Sécurité

Pratiquer un islam extrémiste est une raison d'exclusion de l'armée suisse

La presse alémanique a enquêté sur le comportement de l'armée suisse face aux potentielles recrues radicalisées

Pratiquer de manière agressive un islam extrémiste est une raison pour être exclu de l'armée. C'est ce que nous apprend ce dimanche le journal Schweiz am Sonntag. Qui précise que cette décision a concerné quatre personnes à ce jour. L'armée a confirmé ce chiffre dimanche

Appartenir à l'exercice, en Suisse, permet d'accéder à une arme personnelle. Elle permet aussi, selon les incorporations, d'en manipuler toutes sortes d'autres, y compris des explosifs.

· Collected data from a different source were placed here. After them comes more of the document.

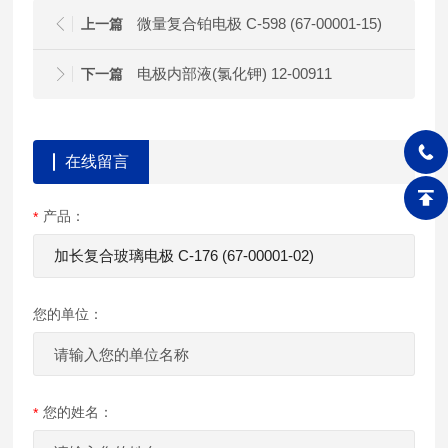
微量复合铂电极 C-598 (67-00001-15)
上一篇
电极内部液(氯化钾) 12-00911
下一篇
在线留言
产品：
您的单位：
您的姓名：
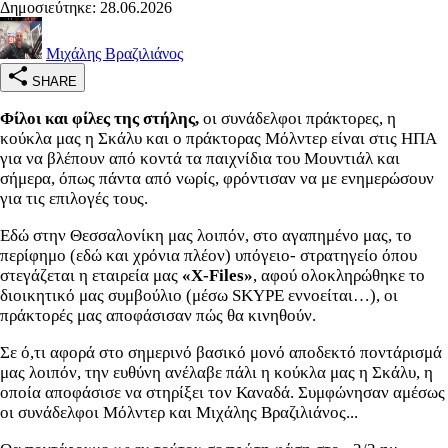
Δημοσιεύτηκε: 28.06.2026
Μιχάλης Βραζιλιάνος
SHARE
Φίλοι και φίλες της στήλης,
οι συνάδελφοι πράκτορες, η
κούκλα μας η Σκάλυ και ο πράκτορας Μόλντερ είναι στις ΗΠΑ
για να βλέπουν από κοντά τα παιχνίδια του Μουντιάλ και
σήμερα, όπως πάντα από νωρίς, φρόντισαν να με ενημερώσουν
για τις επιλογές τους.
Εδώ στην Θεσσαλονίκη μας λοιπόν, στο αγαπημένο μας, το
περίφημο (εδώ και χρόνια πλέον) υπόγειο- στρατηγείο όπου
στεγάζεται η εταιρεία μας
«X-Files»
, αφού ολοκληρώθηκε το
διοικητικό μας συμβούλιο (μέσω SKYPE εννοείται…), οι
πράκτορές μας αποφάσισαν πώς θα κινηθούν.
Σε ό,τι αφορά στο σημερινό βασικό μονό αποδεκτό ποντάρισμά
μας λοιπόν, την ευθύνη ανέλαβε πάλι η κούκλα μας η Σκάλυ, η
οποία αποφάσισε να στηρίξει τον Καναδά. Συμφώνησαν αμέσως
οι συνάδελφοι Μόλντερ και Μιχάλης Βραζιλιάνος...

Aussi bien, l'administration militaire éclaircit-elle au travers d'une analyse de sécurité, le potentiel de risque de chaque personne susceptible d'être recrutée et armée.

Ce que trouve parfaitement normal la socialiste zurichoise Chantal Galladé qui plaide, dans Schweiz am Sonntag pour qu'ainsi aucune personne suspecte d'extrêmisme puisse entrer en possession d'une arme personnelle militaire.

La socialiste avait déposé en juin 2014 une motion parlementaire destinée à renforcer plus encore les obstacles légaux à la remise d'une arme d'ordonnance à des personnes présentant des signes d'extrémisme. Intitulée «Ne pas remettre d'arme d'ordonnance aux extrémistes faisant l'apologie de la violence», son texte plaidait ainsi: «Le Conseil fédéral est chargé de compléter l'article 113 de la loi sur l'armée de telle sorte que l'on puisse aussi refuser la remise de l'arme personnelle aux personnes qui ont exprimé par la parole ou par le geste, à plusieurs reprises, des idéologies extrémistes faisant l'apologie de la violence.»

Dans sa réponse, le Conseil fédéral, en juillet 2014 a fait valoir que «l'article 113 LAAM dans sa formulation actuelle donne assez de latitude pour ne remettre une arme de l'armée qu'aux personnes chez lesquelles on ne perçoit aucun potentiel élevé de violence.».

Le journal Schweiz am Sonntag précise dans son enquête que, pour 2014, 1213 recrues potentielles ont échoué au test de sécurité et n'ont donc pu accéder à l'incorporation.